Improve pack bitstream multi-thread performance

This CL improves pack bitstream multi-thread performance by
accounting setup time overhead and job dispatch time overhead for
the number of tiles and available number of workers.

Change-Id: I98e4b0df684e40262ce87ccde24522d98080a825
diff --git a/av1/encoder/bitstream.c b/av1/encoder/bitstream.c
index f4c20b0..7093f3e 100644
--- a/av1/encoder/bitstream.c
+++ b/av1/encoder/bitstream.c
@@ -48,6 +48,8 @@
 #include "av1/encoder/tokenize.h"
 
 #define ENC_MISMATCH_DEBUG 0
+#define SETUP_TIME_OH_CONST 5     // Setup time overhead constant per worker
+#define JOB_DISP_TIME_OH_CONST 1  // Job dispatch time overhead per tile
 
 static INLINE void write_uniform(aom_writer *w, int n, int v) {
   const int l = get_unsigned_bits(n);
@@ -3918,19 +3920,36 @@
 // As per the experiments, single-thread bitstream packing is better for
 // frames with a smaller bitstream size. This behavior is due to setup time
 // overhead of multithread function would be more than that of time required
-// to pack the smaller bitstream of such frames. We set a threshold on the
-// total absolute sum of transform coeffs to detect such frames and disable
-// Multithreading.
-int enable_pack_bitstream_mt(const TileDataEnc *tile_data, int num_tiles,
-                             int num_workers) {
-  if (AOMMIN(num_workers, num_tiles) <= 1) return 0;
+// to pack the smaller bitstream of such frames. This function computes the
+// number of required number of workers based on setup time overhead and job
+// dispatch time overhead for given tiles and available workers.

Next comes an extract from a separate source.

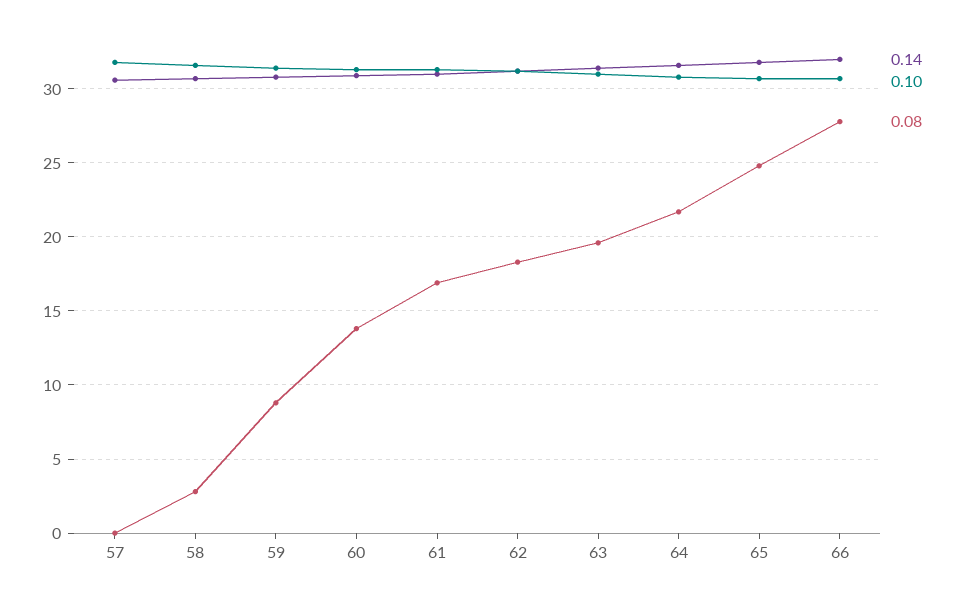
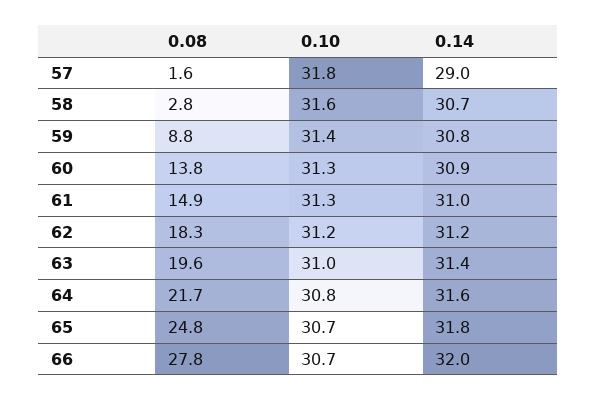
0.14, 57: 30.5 -> 29
0.08, 57: 0 -> 1.6
0.08, 61: 17 -> 14.9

+int calc_pack_bs_mt_workers(const TileDataEnc *tile_data, int num_tiles,
+                            int avail_workers) {
+  if (AOMMIN(avail_workers, num_tiles) <= 1) return 1;
 
-  const int num_work_sqr = num_workers * num_workers;
-  const uint64_t thresh = 50;
   uint64_t frame_abs_sum_level = 0;
+
   for (int idx = 0; idx < num_tiles; idx++)

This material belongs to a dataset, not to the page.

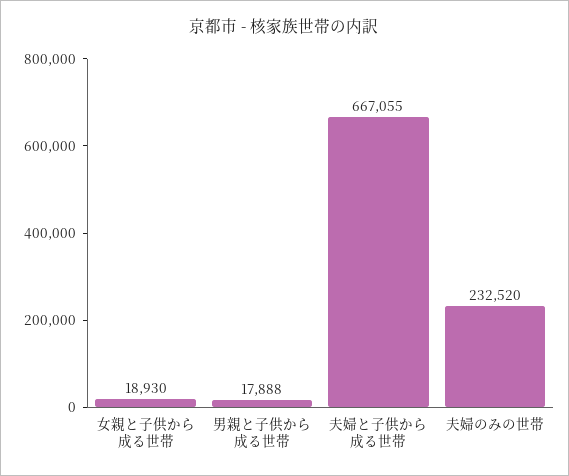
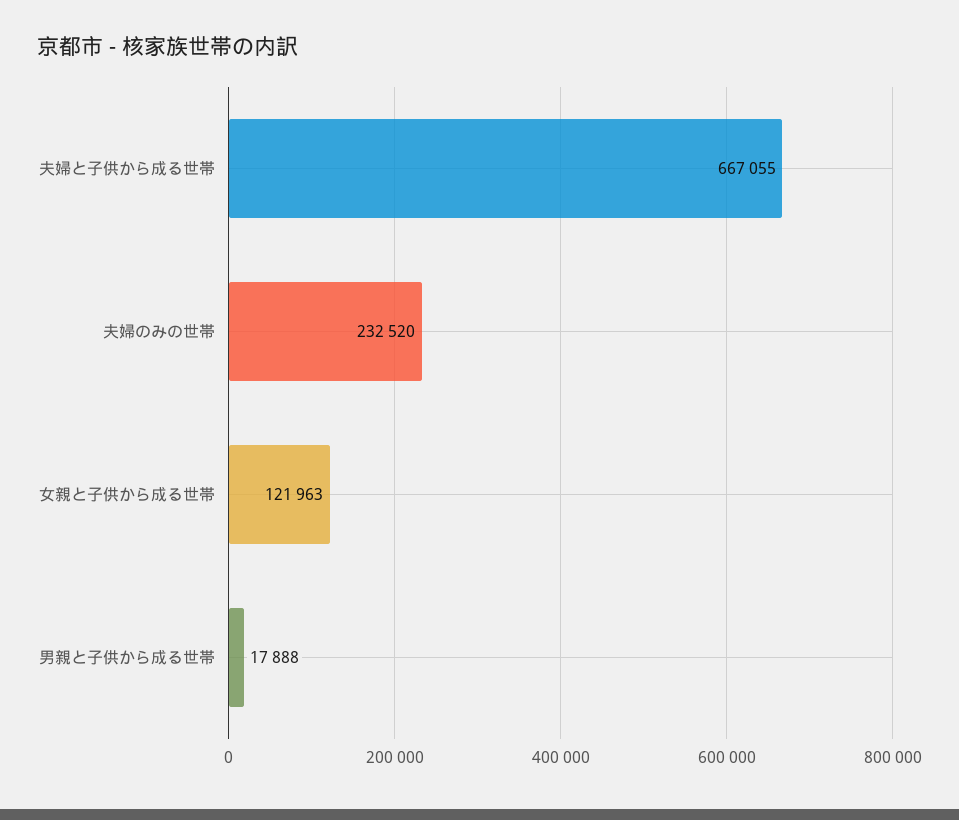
女親と子供から成る世帯: 18930 -> 121963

     frame_abs_sum_level += tile_data[idx].abs_sum_level;
-  return ((frame_abs_sum_level > (num_work_sqr * thresh) / (num_workers - 1)));
+
+  aom_clear_system_state();
+  int ideal_num_workers = 1;
+  const float job_disp_time_const = (float)num_tiles * JOB_DISP_TIME_OH_CONST;
+  float max_sum = 0.0;
+
+  for (int num_workers = avail_workers; num_workers > 1; num_workers--) {
+    const float fas_per_worker_const =
+        ((float)(num_workers - 1) / num_workers) * frame_abs_sum_level;
+    const float setup_time_const = (float)num_workers * SETUP_TIME_OH_CONST;
+    const float this_sum = fas_per_worker_const - setup_time_const -
+                           job_disp_time_const / num_workers;
+
+    if (this_sum > max_sum) {
+      max_sum = this_sum;
+      ideal_num_workers = num_workers;
+    }
+  }
+  return ideal_num_workers;
 }
 
 static INLINE uint32_t pack_tiles_in_tg_obus(
@@ -3942,18 +3961,17 @@
   unsigned int max_tile_size = 0;
   uint32_t obu_header_size = 0;
   uint8_t *tile_data_start = dst;
-  const int num_workers = cpi->mt_info.num_mod_workers[MOD_PACK_BS];
   const int tile_cols = tiles->cols;
   const int tile_rows = tiles->rows;
   const int num_tiles = tile_rows * tile_cols;
 
-  const int enable_mt =
-      enable_pack_bitstream_mt(cpi->tile_data, num_tiles, num_workers);
+  const int num_workers = calc_pack_bs_mt_workers(
+      cpi->tile_data, num_tiles, cpi->mt_info.num_mod_workers[MOD_PACK_BS]);
 
-  if (enable_mt) {
+  if (num_workers > 1) {
     av1_write_tile_obu_mt(cpi, dst, &total_size, saved_wb, obu_extension_header,
                           fh_info, largest_tile_id, &max_tile_size,
-                          &obu_header_size, &tile_data_start);
+                          &obu_header_size, &tile_data_start, num_workers);
   } else {
     write_tile_obu(cpi, dst, &total_size, saved_wb, obu_extension_header,
                    fh_info, largest_tile_id, &max_tile_size, &obu_header_size,
diff --git a/av1/encoder/ethread.c b/av1/encoder/ethread.c
index 3a011e9..a4fe355 100644
--- a/av1/encoder/ethread.c
+++ b/av1/encoder/ethread.c
@@ -2074,9 +2074,8 @@
     struct aom_write_bit_buffer *saved_wb, uint8_t obu_extn_header,
     const FrameHeaderInfo *fh_info, int *const largest_tile_id,
     unsigned int *max_tile_size, uint32_t *const obu_header_size,
-    uint8_t **tile_data_start) {
+    uint8_t **tile_data_start, const int num_workers) {
   MultiThreadInfo *const mt_info = &cpi->mt_info;
-  const int num_workers = mt_info->num_mod_workers[MOD_PACK_BS];
 
   PackBSParams pack_bs_params[MAX_TILES];
   uint32_t tile_size[MAX_TILES] = { 0 };
diff --git a/av1/encoder/ethread.h b/av1/encoder/ethread.h
index 96eb675..6541110 100644
--- a/av1/encoder/ethread.h
+++ b/av1/encoder/ethread.h
@@ -98,7 +98,7 @@
     struct aom_write_bit_buffer *saved_wb, uint8_t obu_extn_header,
     const FrameHeaderInfo *fh_info, int *const largest_tile_id,
     unsigned int *max_tile_size, uint32_t *const obu_header_size,
-    uint8_t **tile_data_start);
+    uint8_t **tile_data_start, const int num_workers);
 
 #ifdef __cplusplus
 }  // extern "C"